## EXCERPT TO READ
┄┄┄┄┄┄

I went to a friend’s backyard birthday party a few weeks ago. I went alone. This is a thing I have started doing on a more regular basis—going to events alone. It all started in December of 2023, when I was invited to a celebrity holiday party (don’t ask how, I still don’t know) and, when I couldn’t decide who to bring as a plus one, ultimately went alone. I arrived at the enormous mansion, saw the star of one of my favorite childhood TV shows ordering at the In-N-Out truck, and wondered if I’d made a huge mistake. Of course, upon entering, I ran into my favorite band (MUNA, for whom I was the opening act for much of their 2022 tour), and one of my favorite comedians, and also a girl I knew from high school with whom I had a tearful reunion, among other people I knew from the Internet with whom I immediately bonded. This is all to say that I realized going to a party alone, even a celebrity’s holiday party, is actually not hard or scary at all, and that if you just walk up to people at a party and say hello, they are going to include you in their conversation, unless they are kind of awful, in which case, no harm in weeding out the weak!
I have continued on this trend by attending other people’s social events without bringing a buffer and forcing myself to meet new friends. As it turns out, attending a friend group event as a new person makes you something of a minor celebrity. Everyone wants to know how you know the host! No one knows your icebreaker story about fainting in front of John Mayer yet! Everyone is gonna follow you on Instagram after! The list goes on.

┄┄┄┄┄┄

## EXTRACTED DATA
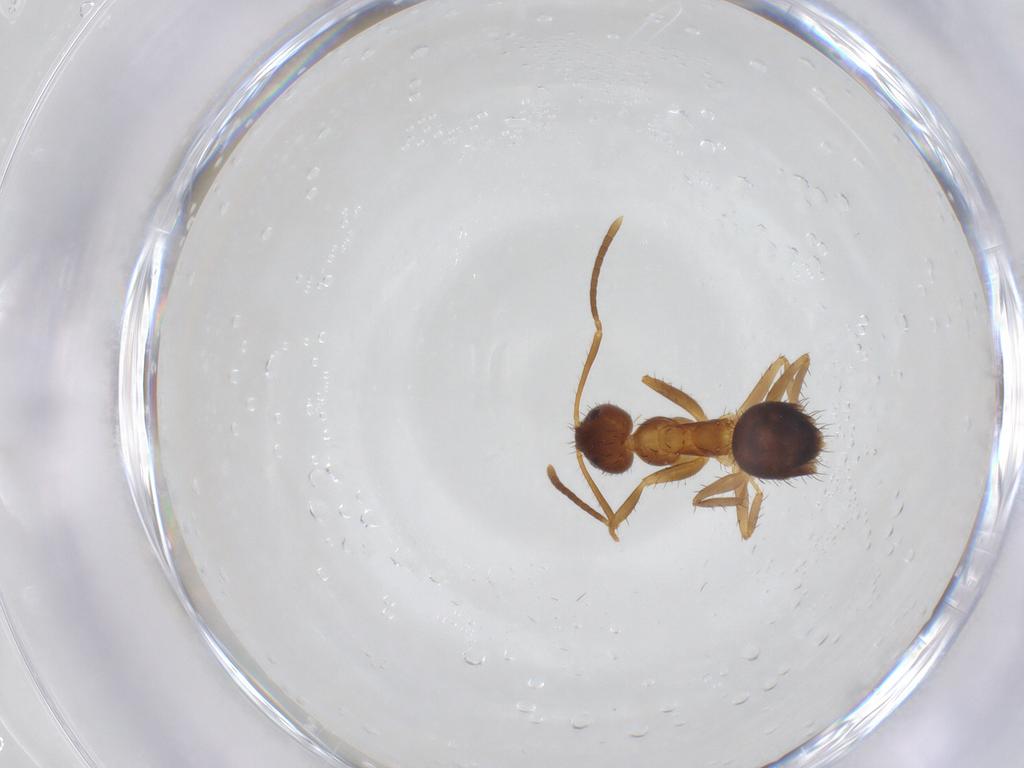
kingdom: Animalia
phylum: Arthropoda
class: Insecta
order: Hymenoptera
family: Formicidae
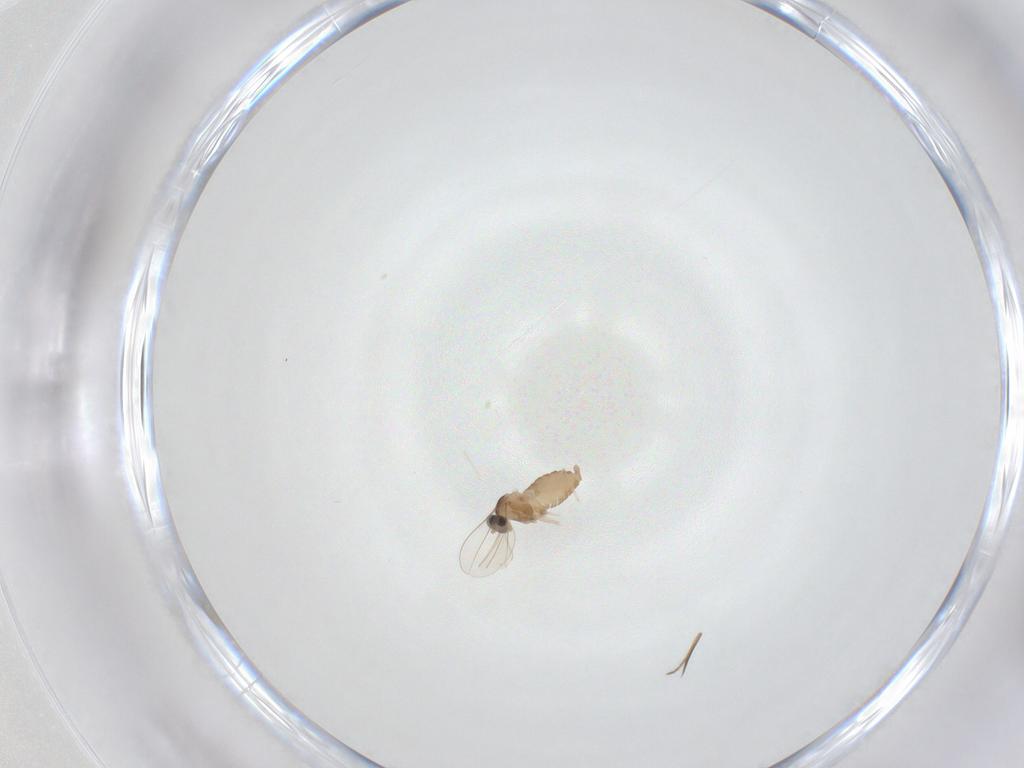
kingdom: Animalia
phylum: Arthropoda
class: Insecta
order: Diptera
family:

┄┄┄┄┄┄

## OBJECTIVES
1) In the essay on going to events alone, what kind of party was the first one attended alone?
2) From the essay on going to events alone, reproduce the passage starting at the words "I have continued" and ending after "list goes on.".
The entries have nothing to do with what comes next.

## RESPONSES IN ORDER
1) A celebrity holiday party, in December of 2023.

2)
I have continued on this trend by attending other people’s social events without bringing a buffer and forcing myself to meet new friends. As it turns out, attending a friend group event as a new person makes you something of a minor celebrity. Everyone wants to know how you know the host! No one knows your icebreaker story about fainting in front of John Mayer yet! Everyone is gonna follow you on Instagram after! The list goes on.